Page extract -
====

Background information
- Born: Niranj A. Suresh 6 March 1990 Ernakulam, Kerala, India
- Origin: Mar Athanasius College of Engineering
- Genres: Indian music, playback singing
- Occupations: Singer, actor, director
- Years active: 2013–present

= Niranj Suresh =

Niranj Suresh (born 1990) is an Indian musician, playback singer, Composer and actor. Niranj is the lead vocalist of the Indian rock bands Motherjane and Nemesis. He is also the lead vocalist and songwriter of a progressive rock band called Blank planet. He also started his own solo venture "Nrj Project" in 2017.

Niranj started his career in playback singing after singing in the movie Asha Black. In a short span of four years, Niranj has made his presence felt in the Malayalam music industry with his distinct vocal style and has also made his Tamil debut.

==Personal life==

Niranj Suresh was born in Edappally, Kerala in 1990. He is the eldest child of Dr. Suresh Narayanan, Physics Professor and Dr. Anila Suresh, Physics Professor and Research Guide at Union Christian College, Aluva and has a younger sibling Nikhil.A.Suresh. Niranj did his schooling from Bhavans Vidya Mandir, Elamakkara, Kochi and later Engineering course from Mar Athanasius College of Engineering, Kothamangalam.

====

[Stored data entries]

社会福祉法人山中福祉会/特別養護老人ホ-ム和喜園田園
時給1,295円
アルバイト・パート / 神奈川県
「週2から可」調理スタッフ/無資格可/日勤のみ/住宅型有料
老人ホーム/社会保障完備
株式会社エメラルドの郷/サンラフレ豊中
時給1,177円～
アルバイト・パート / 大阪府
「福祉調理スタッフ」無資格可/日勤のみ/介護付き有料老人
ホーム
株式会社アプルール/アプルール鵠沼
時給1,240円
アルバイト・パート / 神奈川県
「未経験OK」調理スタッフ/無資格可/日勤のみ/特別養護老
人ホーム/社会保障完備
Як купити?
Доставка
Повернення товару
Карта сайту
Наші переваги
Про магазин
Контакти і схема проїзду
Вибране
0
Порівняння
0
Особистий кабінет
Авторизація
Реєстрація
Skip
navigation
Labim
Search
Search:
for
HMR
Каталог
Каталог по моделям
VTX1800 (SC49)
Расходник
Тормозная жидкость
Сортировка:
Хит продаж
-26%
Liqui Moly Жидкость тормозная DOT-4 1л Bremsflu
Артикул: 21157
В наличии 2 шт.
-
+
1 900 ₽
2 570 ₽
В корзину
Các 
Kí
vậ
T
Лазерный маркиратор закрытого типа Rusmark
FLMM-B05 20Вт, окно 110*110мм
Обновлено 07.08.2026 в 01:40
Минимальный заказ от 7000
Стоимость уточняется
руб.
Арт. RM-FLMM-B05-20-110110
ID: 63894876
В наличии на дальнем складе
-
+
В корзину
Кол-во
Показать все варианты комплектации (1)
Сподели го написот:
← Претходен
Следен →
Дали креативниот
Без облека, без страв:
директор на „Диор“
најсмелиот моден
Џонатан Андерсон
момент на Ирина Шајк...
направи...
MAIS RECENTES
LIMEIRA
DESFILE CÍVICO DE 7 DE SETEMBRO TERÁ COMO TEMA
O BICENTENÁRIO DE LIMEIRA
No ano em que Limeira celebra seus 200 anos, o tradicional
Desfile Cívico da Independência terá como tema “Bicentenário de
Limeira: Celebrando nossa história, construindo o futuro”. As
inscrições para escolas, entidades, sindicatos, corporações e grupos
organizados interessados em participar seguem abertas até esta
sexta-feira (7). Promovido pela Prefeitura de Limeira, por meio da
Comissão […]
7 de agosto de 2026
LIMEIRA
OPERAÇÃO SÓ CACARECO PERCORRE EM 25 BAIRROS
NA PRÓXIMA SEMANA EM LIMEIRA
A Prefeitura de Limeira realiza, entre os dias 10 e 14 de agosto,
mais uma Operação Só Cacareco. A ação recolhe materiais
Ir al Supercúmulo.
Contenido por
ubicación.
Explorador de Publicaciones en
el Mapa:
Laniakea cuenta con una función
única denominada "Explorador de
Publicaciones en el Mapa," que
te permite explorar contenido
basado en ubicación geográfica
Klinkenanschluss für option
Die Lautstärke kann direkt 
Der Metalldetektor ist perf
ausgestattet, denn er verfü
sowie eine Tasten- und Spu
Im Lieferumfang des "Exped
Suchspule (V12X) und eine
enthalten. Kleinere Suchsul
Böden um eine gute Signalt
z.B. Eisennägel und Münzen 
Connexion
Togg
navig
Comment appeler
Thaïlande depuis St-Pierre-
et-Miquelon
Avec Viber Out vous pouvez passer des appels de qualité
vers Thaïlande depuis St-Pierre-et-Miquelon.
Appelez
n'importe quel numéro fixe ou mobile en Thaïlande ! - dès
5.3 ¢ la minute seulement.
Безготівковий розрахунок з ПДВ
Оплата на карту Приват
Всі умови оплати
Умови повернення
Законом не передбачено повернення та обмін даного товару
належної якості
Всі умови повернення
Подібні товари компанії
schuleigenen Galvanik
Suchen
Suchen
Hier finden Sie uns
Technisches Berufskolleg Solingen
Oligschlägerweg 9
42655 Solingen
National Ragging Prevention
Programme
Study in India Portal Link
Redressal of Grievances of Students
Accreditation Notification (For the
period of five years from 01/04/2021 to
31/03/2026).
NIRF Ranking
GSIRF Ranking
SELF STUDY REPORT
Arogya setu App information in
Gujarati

====

Exercise set -
**a)** Quote the passage of the Niranj Suresh biography from "Background information" to "his Tamil debut.".
**b)** According to the Niranj Suresh biography, in which movie did he sing to begin his playback singing career?

Responses -
**a)**
Background information
- Born: Niranj A. Suresh 6 March 1990 Ernakulam, Kerala, India
- Origin: Mar Athanasius College of Engineering
- Genres: Indian music, playback singing
- Occupations: Singer, actor, director
- Years active: 2013–present

= Niranj Suresh =

Niranj Suresh (born 1990) is an Indian musician, playback singer, Composer and actor. Niranj is the lead vocalist of the Indian rock bands Motherjane and Nemesis. He is also the lead vocalist and songwriter of a progressive rock band called Blank planet. He also started his own solo venture "Nrj Project" in 2017.

Niranj started his career in playback singing after singing in the movie Asha Black. In a short span of four years, Niranj has made his presence felt in the Malayalam music industry with his distinct vocal style and has also made his Tamil debut.

**b)** Asha Black